Family's dynamics add up to winning show
April 15, 2009, 6:43 p.m.
CHUCK GRAHAM
As someone who stopped taking math classes after the first year of high school algebra, it is impossible to imagine what an "elegant proof" looks like. Is it the opposite of a sloppy proof, full of contradictions, numbers squirting outside the lines?
Making the invisible visible is a seductive fascination with David Auburn's Pulitzer Prize winning play "Proof." Successful on the screen as well as onstage, this piece of thought-provoking theater receives a fine local production directed by Sheldon Metz at Beowulf Alley Theatre.
Jonathan Northover (from left), Roberto Guajardo and Jill Baker star in Beowulf Alley Theatre Company's production of "Proof."
All the characters talk about math as if it is some unexplored land in an unseen world. Apparently, there is a considerable amount of math terrain still to be discovered.
Self-proclaimed math geeks are working day and night pouring over old formulas like ancient maps of forgotten lands. Meticulously, they go about rearranging baskets of numbers into new configurations hoping to find newer answers.
Making brilliant discoveries in math is the obsessive pursuit of every math graduate, convinced there's nothing more pitiful than an old genius (like, say, 35 years old) who hasn't staked a claim somewhere on this intellectual terra incognita.
It is the consuming pressure to discover something, anything - as long as mathematics is connected to it - that drives "Proof." That, and the invisibility of the proof itself.
Auburn sees layers of possibility in this maze of mirrored ethics, where the reflection of something is the opposite of the original - yet both can look equally valid until someone starts slinging the arcane knowledge around until something breaks. Human nature, being equally invisible but infinitely more unpredictable, becomes the X-factor that defies every proof.
Metz keeps the play's lines of communication as sleek and neat as one of those elegant formulas they talk about incessantly. All four actors move smoothly, making their stage personalities distinct, their thoughts clear. The tables of numbers they love may be multiplying themselves into infinity, but the actors keep their feet firmly planted onstage.
Jill Baker plays Catherine, a woman in her latter 20s who loves her genius father but also feels intimidated by his genius. She would like to be a brilliant mathematician, too, but she lacks the courage. All indications are she could be a genius if she would only apply her natural talent. But depression grips Catherine's spirit.
She dropped out of college, spent six years caring for her mentally ill father. Now he has passed away. Her excuse to avoid life is gone.

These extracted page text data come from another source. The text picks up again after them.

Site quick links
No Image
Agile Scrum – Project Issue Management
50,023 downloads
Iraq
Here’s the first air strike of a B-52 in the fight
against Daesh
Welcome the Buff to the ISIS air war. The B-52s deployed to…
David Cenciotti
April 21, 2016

Baker creates this person with a fine use of understatement. Her body language is drawn in, her voice subdued. Yet, we always know exactly what she's feeling.
In the smaller but pivotal role of Robert is Roberto Guajardo. He plays the ailing genius who is Catherine's beloved father. At the age of 23, Robert made a magnificent discovery of some important math landscape. But Robert hasn't discovered anything since, though he has continued teaching at the University of Chicago.
Now time and stress have disintegrated his thought processes. But still he dreams of making one more age-defying breakthrough. Catherine has been helping him, and he has been encouraging her.
Into this relationship steps Hal, played by Jonathan Northover, a Tucson actor of British nationality who comes up with a remarkably natural American accent. Hal is the idealistic graduate assistant at Chicago U. who believes in Robert's mental prowess. While going through Robert's piles of notebook compilations, Hal searches for that masterful insight Robert always wanted.
Chris Farishon completes the cast as Claire. She is Catherine's good sister - the one who studied hard, always did what she was told and now has a successful career as a financial analyst in New York.
Of course, Catherine hates her. Robert applauds Claire's achievements but the one he loves more is Catherine, which Claire deeply resents.
So when it seems Catherine might have pulled out of her depression long enough to plant the flag of discovery on her own piece of the math world, Claire demands some definite proof.
IF YOU GO
What: Beowulf Alley Theatre Company presents "Proof" by David Auburn
When: 7:30 p.m. Thursdays-Saturdays, 1:30 p.m. Sundays through April 26
Where: Beowulf Alley Theatre, 11 S. Sixth Ave.